:: TASK GOAL ::
Using the records below, transcribe word for word the stretch from the line that contains "642 174 8.83" through the line that contains "171 65 10.73", both end lines included, and nothing else.

[Stored records]
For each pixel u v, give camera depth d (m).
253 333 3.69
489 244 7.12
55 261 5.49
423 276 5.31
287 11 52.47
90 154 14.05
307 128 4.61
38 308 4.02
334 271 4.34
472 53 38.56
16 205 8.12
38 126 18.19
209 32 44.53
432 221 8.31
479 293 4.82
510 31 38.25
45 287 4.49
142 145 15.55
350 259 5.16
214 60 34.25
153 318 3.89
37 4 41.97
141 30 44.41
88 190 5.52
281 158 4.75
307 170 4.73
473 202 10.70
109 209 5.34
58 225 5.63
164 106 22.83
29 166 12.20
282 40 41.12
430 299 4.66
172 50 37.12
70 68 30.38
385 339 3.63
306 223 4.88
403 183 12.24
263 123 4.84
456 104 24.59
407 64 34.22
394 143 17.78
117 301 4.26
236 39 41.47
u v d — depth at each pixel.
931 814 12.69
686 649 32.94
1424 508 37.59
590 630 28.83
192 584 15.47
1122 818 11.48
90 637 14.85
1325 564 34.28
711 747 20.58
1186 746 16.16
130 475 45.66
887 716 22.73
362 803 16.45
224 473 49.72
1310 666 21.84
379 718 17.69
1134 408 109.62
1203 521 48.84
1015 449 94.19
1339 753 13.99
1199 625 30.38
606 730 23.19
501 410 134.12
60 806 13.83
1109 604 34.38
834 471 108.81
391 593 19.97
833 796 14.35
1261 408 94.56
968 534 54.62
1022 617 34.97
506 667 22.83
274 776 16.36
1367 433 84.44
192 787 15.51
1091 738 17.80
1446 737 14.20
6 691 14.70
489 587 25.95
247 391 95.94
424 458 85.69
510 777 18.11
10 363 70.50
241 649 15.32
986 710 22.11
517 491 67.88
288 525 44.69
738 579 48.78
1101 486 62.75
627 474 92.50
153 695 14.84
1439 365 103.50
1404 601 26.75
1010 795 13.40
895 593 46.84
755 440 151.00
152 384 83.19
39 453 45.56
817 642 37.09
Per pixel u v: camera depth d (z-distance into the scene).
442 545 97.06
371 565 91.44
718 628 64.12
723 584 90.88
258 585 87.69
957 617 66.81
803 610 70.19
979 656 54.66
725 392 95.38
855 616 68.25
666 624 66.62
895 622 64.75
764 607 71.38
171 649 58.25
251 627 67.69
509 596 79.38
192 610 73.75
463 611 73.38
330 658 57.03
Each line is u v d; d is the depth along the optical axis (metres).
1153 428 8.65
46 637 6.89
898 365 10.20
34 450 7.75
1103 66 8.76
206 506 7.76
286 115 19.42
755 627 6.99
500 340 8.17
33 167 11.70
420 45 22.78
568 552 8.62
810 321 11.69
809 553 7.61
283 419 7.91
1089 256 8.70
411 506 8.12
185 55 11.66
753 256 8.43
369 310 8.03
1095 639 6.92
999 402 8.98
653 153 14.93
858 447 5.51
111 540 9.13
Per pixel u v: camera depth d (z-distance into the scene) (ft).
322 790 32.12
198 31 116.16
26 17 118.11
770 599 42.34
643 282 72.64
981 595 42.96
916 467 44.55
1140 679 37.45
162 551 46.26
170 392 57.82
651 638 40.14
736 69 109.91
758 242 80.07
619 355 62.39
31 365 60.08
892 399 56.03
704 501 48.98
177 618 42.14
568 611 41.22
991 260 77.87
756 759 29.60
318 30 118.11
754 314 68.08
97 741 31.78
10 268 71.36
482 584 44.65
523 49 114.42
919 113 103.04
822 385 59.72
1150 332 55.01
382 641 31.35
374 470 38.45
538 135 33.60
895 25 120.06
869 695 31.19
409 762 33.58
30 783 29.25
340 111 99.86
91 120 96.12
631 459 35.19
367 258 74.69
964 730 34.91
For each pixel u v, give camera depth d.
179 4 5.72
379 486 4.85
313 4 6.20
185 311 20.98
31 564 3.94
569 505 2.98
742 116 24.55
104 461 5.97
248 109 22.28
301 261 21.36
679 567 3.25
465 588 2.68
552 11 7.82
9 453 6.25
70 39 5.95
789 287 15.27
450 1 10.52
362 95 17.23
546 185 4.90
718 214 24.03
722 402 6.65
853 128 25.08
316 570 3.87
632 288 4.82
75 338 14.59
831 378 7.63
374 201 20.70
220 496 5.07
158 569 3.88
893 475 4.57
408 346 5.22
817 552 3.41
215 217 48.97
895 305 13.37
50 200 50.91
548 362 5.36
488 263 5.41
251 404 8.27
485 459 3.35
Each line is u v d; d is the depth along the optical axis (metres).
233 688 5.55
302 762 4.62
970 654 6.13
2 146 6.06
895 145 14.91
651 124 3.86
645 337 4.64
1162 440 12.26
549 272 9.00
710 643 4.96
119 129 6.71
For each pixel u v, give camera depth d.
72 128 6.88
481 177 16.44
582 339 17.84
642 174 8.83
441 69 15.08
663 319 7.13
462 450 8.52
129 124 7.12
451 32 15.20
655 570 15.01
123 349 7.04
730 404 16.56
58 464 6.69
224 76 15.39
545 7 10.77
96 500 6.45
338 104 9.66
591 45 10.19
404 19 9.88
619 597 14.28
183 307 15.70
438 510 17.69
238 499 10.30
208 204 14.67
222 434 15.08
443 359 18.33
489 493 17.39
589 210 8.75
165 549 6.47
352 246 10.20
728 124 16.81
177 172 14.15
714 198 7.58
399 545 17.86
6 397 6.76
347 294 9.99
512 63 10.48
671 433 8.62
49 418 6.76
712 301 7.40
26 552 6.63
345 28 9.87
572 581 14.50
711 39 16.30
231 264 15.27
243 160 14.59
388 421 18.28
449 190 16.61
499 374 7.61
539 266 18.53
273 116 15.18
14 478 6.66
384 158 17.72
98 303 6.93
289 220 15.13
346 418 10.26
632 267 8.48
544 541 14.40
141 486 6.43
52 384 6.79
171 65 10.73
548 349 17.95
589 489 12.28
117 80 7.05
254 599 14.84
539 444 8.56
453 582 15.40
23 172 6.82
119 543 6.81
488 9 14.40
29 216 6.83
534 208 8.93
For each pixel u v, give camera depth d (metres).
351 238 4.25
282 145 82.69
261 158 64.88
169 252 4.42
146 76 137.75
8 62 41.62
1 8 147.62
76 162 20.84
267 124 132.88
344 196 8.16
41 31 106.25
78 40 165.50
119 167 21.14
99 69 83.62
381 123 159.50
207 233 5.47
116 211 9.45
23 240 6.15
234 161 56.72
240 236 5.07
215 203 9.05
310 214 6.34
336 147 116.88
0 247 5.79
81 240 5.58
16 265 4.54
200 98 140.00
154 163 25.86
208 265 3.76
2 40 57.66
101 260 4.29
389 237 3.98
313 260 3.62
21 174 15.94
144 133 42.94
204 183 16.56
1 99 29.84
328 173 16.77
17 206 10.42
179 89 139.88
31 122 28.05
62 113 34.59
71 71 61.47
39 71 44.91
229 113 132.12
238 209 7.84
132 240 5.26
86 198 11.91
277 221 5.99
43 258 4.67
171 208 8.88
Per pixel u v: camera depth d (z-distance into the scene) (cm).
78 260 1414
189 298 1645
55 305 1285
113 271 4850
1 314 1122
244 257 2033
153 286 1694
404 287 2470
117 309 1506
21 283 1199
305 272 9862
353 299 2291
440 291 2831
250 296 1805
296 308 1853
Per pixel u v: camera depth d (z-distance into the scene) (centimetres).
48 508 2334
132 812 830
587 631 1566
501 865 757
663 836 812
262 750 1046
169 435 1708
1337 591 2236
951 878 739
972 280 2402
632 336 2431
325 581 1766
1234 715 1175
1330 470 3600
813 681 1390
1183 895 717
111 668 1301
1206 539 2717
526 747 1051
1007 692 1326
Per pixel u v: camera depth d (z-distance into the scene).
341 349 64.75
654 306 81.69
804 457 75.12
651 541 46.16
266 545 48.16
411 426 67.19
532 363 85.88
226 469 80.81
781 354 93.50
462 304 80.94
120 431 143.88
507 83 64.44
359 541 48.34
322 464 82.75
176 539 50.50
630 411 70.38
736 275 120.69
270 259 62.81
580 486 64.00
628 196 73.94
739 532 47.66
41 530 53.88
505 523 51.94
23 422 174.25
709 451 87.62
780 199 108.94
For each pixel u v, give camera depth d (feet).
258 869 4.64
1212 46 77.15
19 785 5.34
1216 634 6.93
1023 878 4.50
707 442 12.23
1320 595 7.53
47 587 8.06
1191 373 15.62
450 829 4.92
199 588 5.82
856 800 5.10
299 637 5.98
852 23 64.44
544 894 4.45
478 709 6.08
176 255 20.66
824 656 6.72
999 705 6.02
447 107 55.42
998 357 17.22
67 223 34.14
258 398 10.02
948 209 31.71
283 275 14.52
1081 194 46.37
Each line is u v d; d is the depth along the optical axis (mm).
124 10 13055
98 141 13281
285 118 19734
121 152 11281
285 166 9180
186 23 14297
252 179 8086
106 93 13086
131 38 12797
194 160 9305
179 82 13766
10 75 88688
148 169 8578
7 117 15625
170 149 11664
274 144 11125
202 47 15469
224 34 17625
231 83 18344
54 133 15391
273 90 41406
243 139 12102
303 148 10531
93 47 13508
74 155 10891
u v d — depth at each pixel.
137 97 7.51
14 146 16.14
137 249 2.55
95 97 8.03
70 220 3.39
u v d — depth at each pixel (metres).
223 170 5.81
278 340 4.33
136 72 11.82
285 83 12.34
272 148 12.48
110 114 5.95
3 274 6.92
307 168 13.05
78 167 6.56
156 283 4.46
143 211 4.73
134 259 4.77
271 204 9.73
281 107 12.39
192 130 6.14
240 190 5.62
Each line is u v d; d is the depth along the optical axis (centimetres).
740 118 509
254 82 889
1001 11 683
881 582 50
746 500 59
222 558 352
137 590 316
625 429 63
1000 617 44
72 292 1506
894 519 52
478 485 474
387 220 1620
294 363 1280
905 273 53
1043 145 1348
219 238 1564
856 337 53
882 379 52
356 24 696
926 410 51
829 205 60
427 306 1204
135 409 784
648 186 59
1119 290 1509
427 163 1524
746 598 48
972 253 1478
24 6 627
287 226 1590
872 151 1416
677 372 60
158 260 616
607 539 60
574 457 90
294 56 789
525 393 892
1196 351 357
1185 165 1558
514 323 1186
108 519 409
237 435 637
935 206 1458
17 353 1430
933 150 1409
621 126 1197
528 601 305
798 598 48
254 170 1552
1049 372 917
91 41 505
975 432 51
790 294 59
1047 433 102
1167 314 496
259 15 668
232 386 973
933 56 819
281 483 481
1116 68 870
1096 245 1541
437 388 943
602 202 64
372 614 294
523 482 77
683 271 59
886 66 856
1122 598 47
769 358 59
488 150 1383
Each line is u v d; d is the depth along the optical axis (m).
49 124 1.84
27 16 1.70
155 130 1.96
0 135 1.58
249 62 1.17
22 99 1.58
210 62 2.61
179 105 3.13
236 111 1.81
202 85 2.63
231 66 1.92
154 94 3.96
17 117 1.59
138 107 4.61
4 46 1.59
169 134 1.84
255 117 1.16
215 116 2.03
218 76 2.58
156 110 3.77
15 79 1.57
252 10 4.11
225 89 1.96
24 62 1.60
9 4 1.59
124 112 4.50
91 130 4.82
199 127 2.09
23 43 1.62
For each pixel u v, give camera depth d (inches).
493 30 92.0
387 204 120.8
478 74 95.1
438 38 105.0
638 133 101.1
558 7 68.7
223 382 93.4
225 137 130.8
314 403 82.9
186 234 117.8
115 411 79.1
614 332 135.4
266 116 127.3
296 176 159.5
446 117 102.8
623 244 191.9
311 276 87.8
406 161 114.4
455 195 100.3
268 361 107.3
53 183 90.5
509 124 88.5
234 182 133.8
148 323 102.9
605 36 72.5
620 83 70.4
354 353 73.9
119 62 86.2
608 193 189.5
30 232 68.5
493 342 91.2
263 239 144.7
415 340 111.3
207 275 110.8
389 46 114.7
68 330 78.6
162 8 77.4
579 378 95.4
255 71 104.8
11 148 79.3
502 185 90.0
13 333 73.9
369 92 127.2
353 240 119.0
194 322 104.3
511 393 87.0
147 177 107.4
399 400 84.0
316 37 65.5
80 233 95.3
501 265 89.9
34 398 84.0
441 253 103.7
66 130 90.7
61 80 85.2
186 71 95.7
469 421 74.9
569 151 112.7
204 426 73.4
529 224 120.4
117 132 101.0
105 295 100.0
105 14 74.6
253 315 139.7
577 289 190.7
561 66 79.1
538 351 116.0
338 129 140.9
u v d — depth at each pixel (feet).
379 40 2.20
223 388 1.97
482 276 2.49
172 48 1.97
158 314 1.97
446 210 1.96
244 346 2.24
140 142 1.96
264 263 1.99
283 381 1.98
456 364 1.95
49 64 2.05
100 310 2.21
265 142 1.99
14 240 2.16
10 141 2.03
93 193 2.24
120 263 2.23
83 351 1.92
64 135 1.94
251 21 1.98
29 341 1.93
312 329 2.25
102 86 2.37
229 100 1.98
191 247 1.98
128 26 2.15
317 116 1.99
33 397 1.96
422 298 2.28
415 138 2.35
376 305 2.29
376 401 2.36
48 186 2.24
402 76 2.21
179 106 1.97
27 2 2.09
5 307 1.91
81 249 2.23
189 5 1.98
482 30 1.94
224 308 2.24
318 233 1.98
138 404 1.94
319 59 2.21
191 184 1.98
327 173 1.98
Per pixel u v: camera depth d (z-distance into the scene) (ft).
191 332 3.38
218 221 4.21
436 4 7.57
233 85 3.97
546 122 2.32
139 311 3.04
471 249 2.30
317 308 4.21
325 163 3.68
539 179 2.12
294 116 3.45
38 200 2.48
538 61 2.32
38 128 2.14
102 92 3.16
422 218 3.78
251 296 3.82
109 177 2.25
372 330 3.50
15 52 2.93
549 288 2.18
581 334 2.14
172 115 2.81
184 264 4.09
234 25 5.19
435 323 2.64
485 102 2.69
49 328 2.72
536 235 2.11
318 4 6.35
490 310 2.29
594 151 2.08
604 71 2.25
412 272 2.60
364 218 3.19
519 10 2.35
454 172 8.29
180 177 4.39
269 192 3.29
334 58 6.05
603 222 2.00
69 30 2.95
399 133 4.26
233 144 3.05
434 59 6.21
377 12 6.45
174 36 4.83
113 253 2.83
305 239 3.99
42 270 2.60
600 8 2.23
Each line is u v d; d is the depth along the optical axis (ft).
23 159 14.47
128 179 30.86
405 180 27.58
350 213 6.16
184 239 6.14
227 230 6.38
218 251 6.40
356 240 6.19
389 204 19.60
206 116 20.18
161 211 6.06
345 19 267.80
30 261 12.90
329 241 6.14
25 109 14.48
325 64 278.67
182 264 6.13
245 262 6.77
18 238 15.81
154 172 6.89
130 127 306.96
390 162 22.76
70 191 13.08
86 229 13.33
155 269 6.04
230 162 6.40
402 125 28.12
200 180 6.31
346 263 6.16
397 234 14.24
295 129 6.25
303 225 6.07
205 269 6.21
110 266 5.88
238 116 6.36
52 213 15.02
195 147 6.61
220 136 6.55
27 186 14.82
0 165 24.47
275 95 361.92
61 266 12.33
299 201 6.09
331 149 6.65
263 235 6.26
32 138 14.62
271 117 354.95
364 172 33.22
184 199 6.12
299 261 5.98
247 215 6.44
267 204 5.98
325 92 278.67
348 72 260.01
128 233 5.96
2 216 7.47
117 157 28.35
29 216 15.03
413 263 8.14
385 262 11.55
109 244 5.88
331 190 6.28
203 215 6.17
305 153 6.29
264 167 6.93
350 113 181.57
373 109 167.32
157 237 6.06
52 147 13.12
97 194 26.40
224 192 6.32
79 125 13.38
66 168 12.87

:: RESPONSE TO THIS TASK ::
642 174 8.83
441 69 15.08
663 319 7.13
462 450 8.52
129 124 7.12
451 32 15.20
655 570 15.01
123 349 7.04
730 404 16.56
58 464 6.69
224 76 15.39
545 7 10.77
96 500 6.45
338 104 9.66
591 45 10.19
404 19 9.88
619 597 14.28
183 307 15.70
438 510 17.69
238 499 10.30
208 204 14.67
222 434 15.08
443 359 18.33
489 493 17.39
589 210 8.75
165 549 6.47
352 246 10.20
728 124 16.81
177 172 14.15
714 198 7.58
399 545 17.86
6 397 6.76
347 294 9.99
512 63 10.48
671 433 8.62
49 418 6.76
712 301 7.40
26 552 6.63
345 28 9.87
572 581 14.50
711 39 16.30
231 264 15.27
243 160 14.59
388 421 18.28
449 190 16.61
499 374 7.61
539 266 18.53
273 116 15.18
14 478 6.66
384 158 17.72
98 303 6.93
289 220 15.13
346 418 10.26
632 267 8.48
544 541 14.40
141 486 6.43
52 384 6.79
171 65 10.73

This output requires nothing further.